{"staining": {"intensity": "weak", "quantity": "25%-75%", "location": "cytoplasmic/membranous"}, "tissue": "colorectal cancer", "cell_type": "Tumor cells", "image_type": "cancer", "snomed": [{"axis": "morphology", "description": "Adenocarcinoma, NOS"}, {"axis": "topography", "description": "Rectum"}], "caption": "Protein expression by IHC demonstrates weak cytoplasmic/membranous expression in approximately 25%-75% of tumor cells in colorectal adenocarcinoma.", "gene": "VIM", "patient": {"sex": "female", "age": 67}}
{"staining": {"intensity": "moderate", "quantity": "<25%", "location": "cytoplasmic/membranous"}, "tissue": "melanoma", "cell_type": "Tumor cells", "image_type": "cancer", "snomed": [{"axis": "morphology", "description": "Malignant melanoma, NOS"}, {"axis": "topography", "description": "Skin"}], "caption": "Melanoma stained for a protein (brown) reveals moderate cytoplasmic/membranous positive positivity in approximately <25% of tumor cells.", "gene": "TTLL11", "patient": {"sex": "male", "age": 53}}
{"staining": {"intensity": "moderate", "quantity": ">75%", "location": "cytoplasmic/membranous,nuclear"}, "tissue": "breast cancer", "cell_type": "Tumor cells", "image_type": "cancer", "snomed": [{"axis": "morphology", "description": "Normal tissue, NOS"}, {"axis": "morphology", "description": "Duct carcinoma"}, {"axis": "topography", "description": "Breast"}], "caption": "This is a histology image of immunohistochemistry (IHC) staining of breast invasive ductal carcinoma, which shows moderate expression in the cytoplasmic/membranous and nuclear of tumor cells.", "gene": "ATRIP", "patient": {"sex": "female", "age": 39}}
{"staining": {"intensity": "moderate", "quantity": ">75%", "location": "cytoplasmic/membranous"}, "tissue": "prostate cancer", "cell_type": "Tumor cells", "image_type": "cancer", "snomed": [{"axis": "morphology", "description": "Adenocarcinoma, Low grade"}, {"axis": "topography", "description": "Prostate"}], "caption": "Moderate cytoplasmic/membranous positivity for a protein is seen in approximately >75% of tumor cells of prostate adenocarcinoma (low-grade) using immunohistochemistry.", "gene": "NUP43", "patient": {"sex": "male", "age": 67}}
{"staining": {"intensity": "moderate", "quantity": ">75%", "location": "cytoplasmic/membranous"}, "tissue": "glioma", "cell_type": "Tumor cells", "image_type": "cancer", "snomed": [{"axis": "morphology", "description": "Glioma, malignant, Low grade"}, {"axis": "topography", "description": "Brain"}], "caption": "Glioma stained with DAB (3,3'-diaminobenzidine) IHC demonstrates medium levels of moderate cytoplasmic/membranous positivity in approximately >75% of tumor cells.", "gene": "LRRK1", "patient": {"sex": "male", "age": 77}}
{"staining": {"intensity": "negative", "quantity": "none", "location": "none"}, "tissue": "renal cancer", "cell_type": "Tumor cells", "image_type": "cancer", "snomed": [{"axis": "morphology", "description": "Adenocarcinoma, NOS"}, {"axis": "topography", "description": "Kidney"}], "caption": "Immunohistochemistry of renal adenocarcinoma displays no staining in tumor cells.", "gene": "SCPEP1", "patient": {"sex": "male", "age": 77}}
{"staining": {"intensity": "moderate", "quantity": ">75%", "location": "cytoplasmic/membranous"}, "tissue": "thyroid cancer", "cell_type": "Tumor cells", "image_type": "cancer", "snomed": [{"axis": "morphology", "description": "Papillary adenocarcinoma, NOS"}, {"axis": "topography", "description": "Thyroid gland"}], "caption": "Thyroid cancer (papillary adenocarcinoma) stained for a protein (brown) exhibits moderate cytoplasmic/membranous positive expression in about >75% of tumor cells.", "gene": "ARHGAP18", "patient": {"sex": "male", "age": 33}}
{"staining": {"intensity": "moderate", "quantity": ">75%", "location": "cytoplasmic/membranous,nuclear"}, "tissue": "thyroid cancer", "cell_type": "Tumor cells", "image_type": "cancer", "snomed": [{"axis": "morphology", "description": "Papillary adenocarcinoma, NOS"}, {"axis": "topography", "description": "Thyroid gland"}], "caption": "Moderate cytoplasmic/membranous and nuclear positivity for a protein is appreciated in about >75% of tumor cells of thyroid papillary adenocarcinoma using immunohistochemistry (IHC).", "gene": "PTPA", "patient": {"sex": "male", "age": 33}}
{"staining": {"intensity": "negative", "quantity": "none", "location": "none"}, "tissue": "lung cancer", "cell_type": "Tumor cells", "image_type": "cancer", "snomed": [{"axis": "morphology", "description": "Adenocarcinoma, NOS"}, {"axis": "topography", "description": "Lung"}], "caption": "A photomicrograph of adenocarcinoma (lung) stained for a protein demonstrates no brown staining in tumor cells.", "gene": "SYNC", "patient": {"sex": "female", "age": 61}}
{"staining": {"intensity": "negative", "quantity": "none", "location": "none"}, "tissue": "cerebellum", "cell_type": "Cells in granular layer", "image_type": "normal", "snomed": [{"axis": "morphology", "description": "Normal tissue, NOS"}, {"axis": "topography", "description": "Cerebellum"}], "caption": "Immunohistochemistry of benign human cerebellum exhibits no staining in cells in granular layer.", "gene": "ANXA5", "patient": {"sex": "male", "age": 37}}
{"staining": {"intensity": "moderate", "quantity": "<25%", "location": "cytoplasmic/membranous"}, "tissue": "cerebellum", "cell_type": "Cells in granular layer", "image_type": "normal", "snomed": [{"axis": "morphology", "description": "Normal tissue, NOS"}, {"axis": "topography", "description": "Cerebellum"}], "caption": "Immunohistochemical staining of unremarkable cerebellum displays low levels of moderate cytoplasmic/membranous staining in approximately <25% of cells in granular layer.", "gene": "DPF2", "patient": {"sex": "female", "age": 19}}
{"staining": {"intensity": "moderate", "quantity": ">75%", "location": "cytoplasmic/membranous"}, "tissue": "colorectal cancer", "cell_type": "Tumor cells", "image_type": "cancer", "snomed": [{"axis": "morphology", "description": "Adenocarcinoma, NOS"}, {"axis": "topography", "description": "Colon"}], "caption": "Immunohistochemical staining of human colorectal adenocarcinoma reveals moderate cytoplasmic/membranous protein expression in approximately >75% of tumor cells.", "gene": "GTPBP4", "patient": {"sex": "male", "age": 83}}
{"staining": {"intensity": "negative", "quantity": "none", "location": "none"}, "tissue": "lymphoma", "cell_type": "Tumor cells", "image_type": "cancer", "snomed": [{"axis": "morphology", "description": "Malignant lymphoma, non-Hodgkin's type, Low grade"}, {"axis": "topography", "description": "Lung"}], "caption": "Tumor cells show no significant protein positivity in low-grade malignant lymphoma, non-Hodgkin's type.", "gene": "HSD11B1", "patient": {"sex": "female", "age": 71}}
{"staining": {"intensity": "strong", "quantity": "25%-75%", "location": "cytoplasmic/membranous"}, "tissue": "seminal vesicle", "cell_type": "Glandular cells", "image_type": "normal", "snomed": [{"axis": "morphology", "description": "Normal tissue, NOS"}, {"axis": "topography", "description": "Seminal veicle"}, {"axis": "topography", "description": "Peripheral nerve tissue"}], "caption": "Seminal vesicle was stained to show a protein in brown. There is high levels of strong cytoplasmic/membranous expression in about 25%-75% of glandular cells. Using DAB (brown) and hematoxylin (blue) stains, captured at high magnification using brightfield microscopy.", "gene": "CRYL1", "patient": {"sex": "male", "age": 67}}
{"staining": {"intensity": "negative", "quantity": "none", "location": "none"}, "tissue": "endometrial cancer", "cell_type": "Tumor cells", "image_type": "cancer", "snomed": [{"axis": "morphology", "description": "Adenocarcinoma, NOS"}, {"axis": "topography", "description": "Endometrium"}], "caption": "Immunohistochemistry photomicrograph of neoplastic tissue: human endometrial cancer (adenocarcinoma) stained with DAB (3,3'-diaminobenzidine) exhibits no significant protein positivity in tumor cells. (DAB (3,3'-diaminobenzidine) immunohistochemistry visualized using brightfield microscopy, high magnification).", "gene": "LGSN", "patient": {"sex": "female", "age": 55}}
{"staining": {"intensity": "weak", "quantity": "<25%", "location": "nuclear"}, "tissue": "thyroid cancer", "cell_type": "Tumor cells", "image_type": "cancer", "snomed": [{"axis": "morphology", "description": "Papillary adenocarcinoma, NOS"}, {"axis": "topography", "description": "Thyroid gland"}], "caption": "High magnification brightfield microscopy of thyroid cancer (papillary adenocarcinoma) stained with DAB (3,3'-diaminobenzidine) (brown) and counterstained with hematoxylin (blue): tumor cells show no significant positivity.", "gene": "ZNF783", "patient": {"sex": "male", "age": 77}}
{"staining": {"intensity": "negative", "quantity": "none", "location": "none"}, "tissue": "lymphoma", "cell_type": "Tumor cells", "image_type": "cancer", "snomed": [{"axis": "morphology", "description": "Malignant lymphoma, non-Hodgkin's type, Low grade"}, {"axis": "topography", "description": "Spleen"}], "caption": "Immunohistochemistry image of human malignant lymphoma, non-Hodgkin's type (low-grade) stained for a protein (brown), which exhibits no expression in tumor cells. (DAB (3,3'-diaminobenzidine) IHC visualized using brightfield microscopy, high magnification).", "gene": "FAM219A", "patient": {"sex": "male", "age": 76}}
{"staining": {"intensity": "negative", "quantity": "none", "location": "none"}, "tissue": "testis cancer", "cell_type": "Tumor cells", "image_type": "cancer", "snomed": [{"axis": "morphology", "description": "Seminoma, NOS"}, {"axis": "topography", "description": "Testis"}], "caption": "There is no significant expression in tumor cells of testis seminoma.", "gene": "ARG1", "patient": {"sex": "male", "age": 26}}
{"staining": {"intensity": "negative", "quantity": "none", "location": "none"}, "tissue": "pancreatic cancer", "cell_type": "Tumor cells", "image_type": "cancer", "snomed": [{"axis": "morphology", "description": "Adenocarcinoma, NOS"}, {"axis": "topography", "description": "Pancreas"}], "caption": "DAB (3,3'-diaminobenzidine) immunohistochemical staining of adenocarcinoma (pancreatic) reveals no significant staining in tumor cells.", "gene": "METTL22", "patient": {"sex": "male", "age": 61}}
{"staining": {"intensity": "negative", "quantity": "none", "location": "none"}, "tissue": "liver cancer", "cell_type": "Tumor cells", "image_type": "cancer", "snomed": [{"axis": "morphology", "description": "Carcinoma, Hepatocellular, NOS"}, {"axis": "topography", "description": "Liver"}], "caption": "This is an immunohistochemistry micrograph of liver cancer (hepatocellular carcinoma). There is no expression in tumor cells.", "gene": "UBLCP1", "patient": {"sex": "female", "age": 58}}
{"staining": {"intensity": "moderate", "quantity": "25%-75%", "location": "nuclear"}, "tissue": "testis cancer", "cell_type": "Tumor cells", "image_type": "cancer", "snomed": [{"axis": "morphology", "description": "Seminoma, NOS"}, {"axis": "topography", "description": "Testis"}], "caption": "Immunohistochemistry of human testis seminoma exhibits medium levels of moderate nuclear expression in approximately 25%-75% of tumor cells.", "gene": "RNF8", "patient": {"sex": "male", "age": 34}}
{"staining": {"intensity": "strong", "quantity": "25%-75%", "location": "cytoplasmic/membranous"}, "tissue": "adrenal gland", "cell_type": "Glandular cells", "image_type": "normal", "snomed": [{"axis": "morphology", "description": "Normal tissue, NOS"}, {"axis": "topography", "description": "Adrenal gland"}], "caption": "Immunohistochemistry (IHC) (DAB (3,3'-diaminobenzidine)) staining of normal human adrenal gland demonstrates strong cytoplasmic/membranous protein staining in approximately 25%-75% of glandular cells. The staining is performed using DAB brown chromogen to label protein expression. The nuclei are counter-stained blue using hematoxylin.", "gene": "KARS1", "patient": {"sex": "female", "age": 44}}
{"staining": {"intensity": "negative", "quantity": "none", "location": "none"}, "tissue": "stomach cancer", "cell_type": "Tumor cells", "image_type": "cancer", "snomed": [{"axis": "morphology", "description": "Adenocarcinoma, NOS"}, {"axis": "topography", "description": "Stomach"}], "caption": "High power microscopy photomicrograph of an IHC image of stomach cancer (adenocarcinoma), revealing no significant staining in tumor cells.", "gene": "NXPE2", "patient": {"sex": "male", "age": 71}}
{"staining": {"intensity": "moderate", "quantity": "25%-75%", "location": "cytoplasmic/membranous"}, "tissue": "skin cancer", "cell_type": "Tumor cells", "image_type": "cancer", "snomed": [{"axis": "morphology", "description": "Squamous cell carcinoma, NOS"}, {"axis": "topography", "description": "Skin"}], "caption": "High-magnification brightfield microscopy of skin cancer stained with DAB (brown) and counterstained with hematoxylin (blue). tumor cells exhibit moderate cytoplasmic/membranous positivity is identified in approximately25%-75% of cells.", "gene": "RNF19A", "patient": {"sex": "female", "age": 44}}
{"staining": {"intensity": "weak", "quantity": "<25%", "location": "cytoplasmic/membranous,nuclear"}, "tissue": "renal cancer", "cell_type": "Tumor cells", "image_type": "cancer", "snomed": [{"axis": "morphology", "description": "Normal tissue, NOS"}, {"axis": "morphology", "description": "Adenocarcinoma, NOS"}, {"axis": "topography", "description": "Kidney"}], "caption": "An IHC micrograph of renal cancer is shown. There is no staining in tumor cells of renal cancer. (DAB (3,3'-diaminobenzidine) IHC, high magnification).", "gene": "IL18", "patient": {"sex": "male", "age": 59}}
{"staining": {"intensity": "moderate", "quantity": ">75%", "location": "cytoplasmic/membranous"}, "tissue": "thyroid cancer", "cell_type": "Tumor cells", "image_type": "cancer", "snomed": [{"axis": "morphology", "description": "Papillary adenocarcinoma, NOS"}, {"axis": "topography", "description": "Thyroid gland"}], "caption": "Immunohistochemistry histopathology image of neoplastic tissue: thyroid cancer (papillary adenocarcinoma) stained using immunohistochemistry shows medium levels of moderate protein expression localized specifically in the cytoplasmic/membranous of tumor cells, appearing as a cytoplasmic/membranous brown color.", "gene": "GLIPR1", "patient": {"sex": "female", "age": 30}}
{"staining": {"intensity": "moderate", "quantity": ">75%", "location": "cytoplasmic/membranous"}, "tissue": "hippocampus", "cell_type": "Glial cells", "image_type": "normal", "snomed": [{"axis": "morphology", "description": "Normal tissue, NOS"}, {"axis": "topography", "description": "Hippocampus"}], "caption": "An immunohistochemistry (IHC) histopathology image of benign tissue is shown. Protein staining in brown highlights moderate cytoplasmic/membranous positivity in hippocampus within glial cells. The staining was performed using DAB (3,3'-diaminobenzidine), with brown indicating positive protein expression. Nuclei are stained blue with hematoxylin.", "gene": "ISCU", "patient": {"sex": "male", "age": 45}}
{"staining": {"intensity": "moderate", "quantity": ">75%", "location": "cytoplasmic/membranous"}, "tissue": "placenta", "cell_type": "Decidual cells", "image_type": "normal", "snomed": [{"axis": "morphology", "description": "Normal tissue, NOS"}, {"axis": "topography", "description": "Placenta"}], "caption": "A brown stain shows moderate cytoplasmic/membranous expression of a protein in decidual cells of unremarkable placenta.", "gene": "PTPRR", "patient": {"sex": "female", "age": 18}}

> **Instructions for the task**: Transcribe exactly, and only, the lines from the opening line of the records through the line containing "cytoplasmic/membranous positivity for".

> **Response area**:
{"staining": {"intensity": "weak", "quantity": "25%-75%", "location": "cytoplasmic/membranous"}, "tissue": "colorectal cancer", "cell_type": "Tumor cells", "image_type": "cancer", "snomed": [{"axis": "morphology", "description": "Adenocarcinoma, NOS"}, {"axis": "topography", "description": "Rectum"}], "caption": "Protein expression by IHC demonstrates weak cytoplasmic/membranous expression in approximately 25%-75% of tumor cells in colorectal adenocarcinoma.", "gene": "VIM", "patient": {"sex": "female", "age": 67}}
{"staining": {"intensity": "moderate", "quantity": "<25%", "location": "cytoplasmic/membranous"}, "tissue": "melanoma", "cell_type": "Tumor cells", "image_type": "cancer", "snomed": [{"axis": "morphology", "description": "Malignant melanoma, NOS"}, {"axis": "topography", "description": "Skin"}], "caption": "Melanoma stained for a protein (brown) reveals moderate cytoplasmic/membranous positive positivity in approximately <25% of tumor cells.", "gene": "TTLL11", "patient": {"sex": "male", "age": 53}}
{"staining": {"intensity": "moderate", "quantity": ">75%", "location": "cytoplasmic/membranous,nuclear"}, "tissue": "breast cancer", "cell_type": "Tumor cells", "image_type": "cancer", "snomed": [{"axis": "morphology", "description": "Normal tissue, NOS"}, {"axis": "morphology", "description": "Duct carcinoma"}, {"axis": "topography", "description": "Breast"}], "caption": "This is a histology image of immunohistochemistry (IHC) staining of breast invasive ductal carcinoma, which shows moderate expression in the cytoplasmic/membranous and nuclear of tumor cells.", "gene": "ATRIP", "patient": {"sex": "female", "age": 39}}
{"staining": {"intensity": "moderate", "quantity": ">75%", "location": "cytoplasmic/membranous"}, "tissue": "prostate cancer", "cell_type": "Tumor cells", "image_type": "cancer", "snomed": [{"axis": "morphology", "description": "Adenocarcinoma, Low grade"}, {"axis": "topography", "description": "Prostate"}], "caption": "Moderate cytoplasmic/membranous positivity for a protein is seen in approximately >75% of tumor cells of prostate adenocarcinoma (low-grade) using immunohistochemistry.", "gene": "NUP43", "patient": {"sex": "male", "age": 67}}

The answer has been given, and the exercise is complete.